[FFmpeg-devel] Development of a CUDA accelerated variant of the libav vf_tonemap

Tue Jan 12 00:27:59 EET 2021

Hi guys and gals, first post on this mailing list, apologies for any 
formatting/stylistic snafus

TLDR; we currently have tone mapping filters (typically used to map 
content from a 10bit HDR source to an 8bit SDR output) that are done on 
CPU with Zscale from Zlib, or hardware implementations using VAAPI or 
OpenCL. Having a version implemented in CUDA would round out the main 
HWaccels types.

Context:
	I'm a computer engineering student up in Canada with an interest in 
high efficiency distributed processing. As a personal project I'm 
trying to build a cluster of Nvidia Jetson Nano's to be able to handle 
a few dozen streams (mix of SD, HD, FHD, UHD, 4kHDR) at once while 
drawing south of 100W at peak. These little devices can do anywhere 
from 1 to 9 streams of content at a time depending on 
resolution/framerate in hardware in any mix of HEVC or H.264, so 3 of 
them should get me most of the way to where I want to go (this would be 
a 30W package capable of ~12 2160p30 at 10 bit -> 1080p30 8bit streams).
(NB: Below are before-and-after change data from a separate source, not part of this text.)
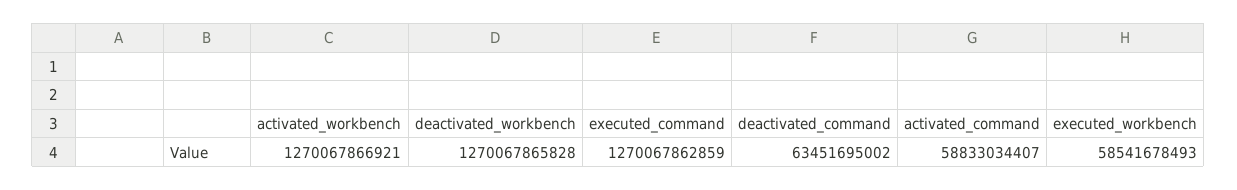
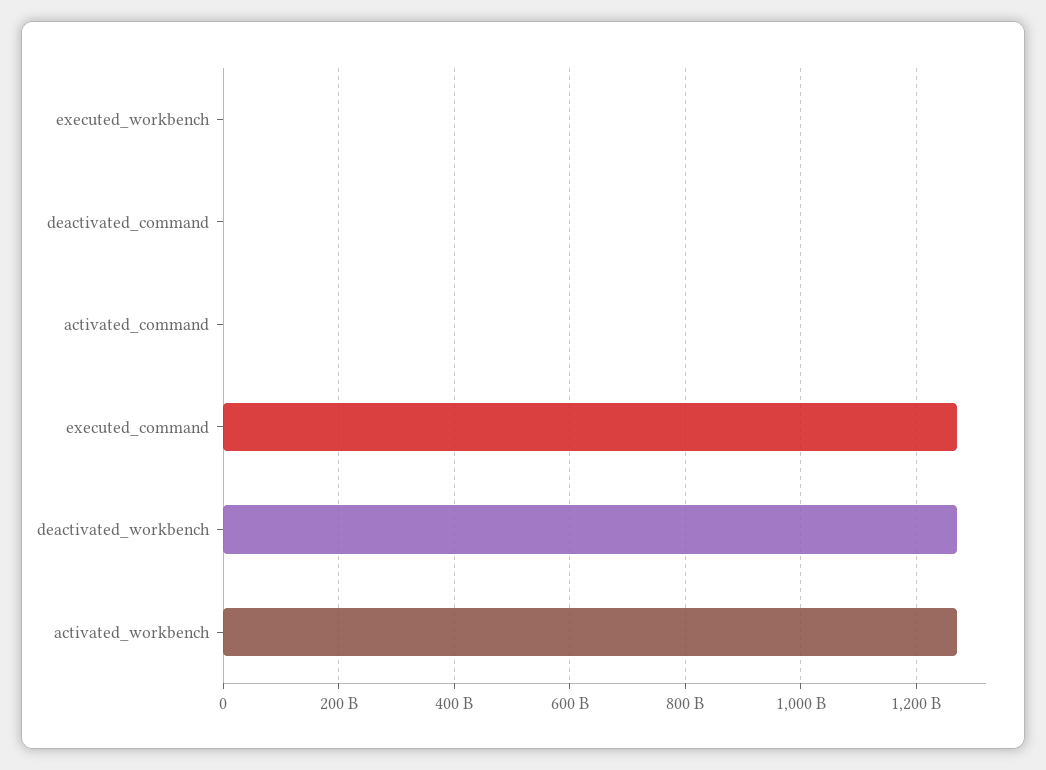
  {
    "activated_workbench": 1270067866921,
    "deactivated_workbench": 1270067865828,
    "executed_command": 1270067862859,
-   "deactivated_command": 63451695002,
+   "deactivated_command": 0,
-   "activated_command": 58833034407,
+   "activated_command": 0,
-   "executed_workbench": 58541678493
+   "executed_workbench": 0
  }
The issue is that, 4 little arm64 cores are just not going to be able 
to tonemap using Zscale in real time, even with the encoder and 
decoders sharing memory with the CPU (so no PCIe memcopy penalty). On 
the other hand, the built in GPU and the relative simplicity of most 
tone mapping algorithms (say hable) should make quick work of this. 
Unfortunately (or fortunately for me to learn with?) there isn't a CUDA 
version of the filter.

Question/guidance:
I've read through the doc on how to write filters, as well as looking 
at the other cuda filters currently in the source and have a general 
idea of where I'm going, but haven't been able to fully nail down how 
to access frames from hwupload_cuda passed to vf_tonemap_cuda.c which 
in turn passes that frame to vf_tonemap_cuda.cu for processing. I have 
a repo with everything I've been pulling together for my project, but 
the piece of interest is under */cuda_filter/ in the source tree. 
<https://github.com/Camofelix/Jetson_ffmpeg_trancode_cluster/>

Would anyone mind helping me out with how to architect this?

Thanks!

FelixCLC
(Alias's: FCLC, camofelix )